A few weeks ago I blogged that it sure looked like spammers had broken the CAPTCHA for Windows Live (Hotmail), Yahoo and Gmail. The evidence was circumstantial in that I was seeing a lot more spam from these services.
Over the past couple of weeks I have read a few articles confirming my suspicions. While spammers cannot solve 100% of these Human Interactive Proofs, they can still automate the process using a bot which is, in effect, breaking these security devices. In other words, the equivalent of solving 10% of the HIPs is from a security standpoint, completely broken.
So where do we go from here? Knowing that the anti-bot device is broken, what do we do? Here are some options that I can think of:
- Make the HIP more difficult to solve. This is probably the most obvious one, but keep in mind that the more difficult they are to solve for a bot, this also makes it tougher for humans to solve as well. In addition, it takes time to properly research a HIP to make sure that it actually is more difficult to solve. According to the Wikipedia entry, these things have only been around for about a decade. In other words, in my estimation, CAPTCHAs are not fully understood yet.
- Block known bots. This is similar to IP blacklists; get a list of known bots that are signing up for email accounts and prevent them from doing so. The downside of this is the potential false positive issue, it is possible legitimate users are on the same IP as the bots. This could be alleviated with some finesse, perhaps the IP could be limited to 5 sign ups per day, for example. There is still the false positive issue but at least it is somewhat mitigated.
- Use a double HIP. After the spammer/user breaks/verifies the first HIP, get them to solve a second one. This one should be a different type of HIP that uses a different technology or pattern, so the bot involved cannot revert back to the same algorithm as before. If they have a 10% chance of breaking the first one, and a 10% chance of breaking the second one, this means they have a 1% chance of getting an account. That’s still broken, but at least it slows them down. It also gives the service a chance to detect the bot.

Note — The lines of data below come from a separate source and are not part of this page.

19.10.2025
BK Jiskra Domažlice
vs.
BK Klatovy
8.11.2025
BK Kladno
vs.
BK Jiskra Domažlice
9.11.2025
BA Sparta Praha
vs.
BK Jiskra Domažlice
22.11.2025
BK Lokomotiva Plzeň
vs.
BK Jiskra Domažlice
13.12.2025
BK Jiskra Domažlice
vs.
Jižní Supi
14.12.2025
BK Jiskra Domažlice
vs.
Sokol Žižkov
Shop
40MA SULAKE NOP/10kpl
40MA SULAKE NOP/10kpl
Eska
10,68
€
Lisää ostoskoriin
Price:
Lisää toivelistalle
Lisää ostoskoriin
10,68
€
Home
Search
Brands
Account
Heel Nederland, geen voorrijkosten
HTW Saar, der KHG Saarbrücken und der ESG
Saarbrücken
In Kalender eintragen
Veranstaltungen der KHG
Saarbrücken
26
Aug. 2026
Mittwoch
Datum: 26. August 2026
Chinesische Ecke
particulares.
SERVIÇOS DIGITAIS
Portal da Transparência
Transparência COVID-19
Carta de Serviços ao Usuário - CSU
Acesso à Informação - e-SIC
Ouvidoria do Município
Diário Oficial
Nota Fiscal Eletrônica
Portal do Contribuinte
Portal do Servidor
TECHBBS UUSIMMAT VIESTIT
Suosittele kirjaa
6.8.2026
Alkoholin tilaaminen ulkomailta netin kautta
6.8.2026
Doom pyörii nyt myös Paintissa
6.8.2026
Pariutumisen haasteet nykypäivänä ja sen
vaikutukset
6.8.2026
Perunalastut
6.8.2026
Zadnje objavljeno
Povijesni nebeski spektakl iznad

- Think outside the box and use a different HIP. I blogged about this a few months ago. Microsoft Research has a different type of HIP. Given a list of images of cats and dogs, the user is required to click the pictures of all of the cats or all of the dogs. This requires facial (?) recognition. The downside to this is that it is conceivable that not everyone will recognize the pictures of the cats or the dogs. Animals can be culturally specific. The upside is that bots will be in a dilly of a pickle because animal recognition is a very different animal (pun intended) that text recognition.
Those are the ones I can think of. I’m not involved in HIPs or CAPTCHAs at all, but I would think that some of the above theories would be a place to start.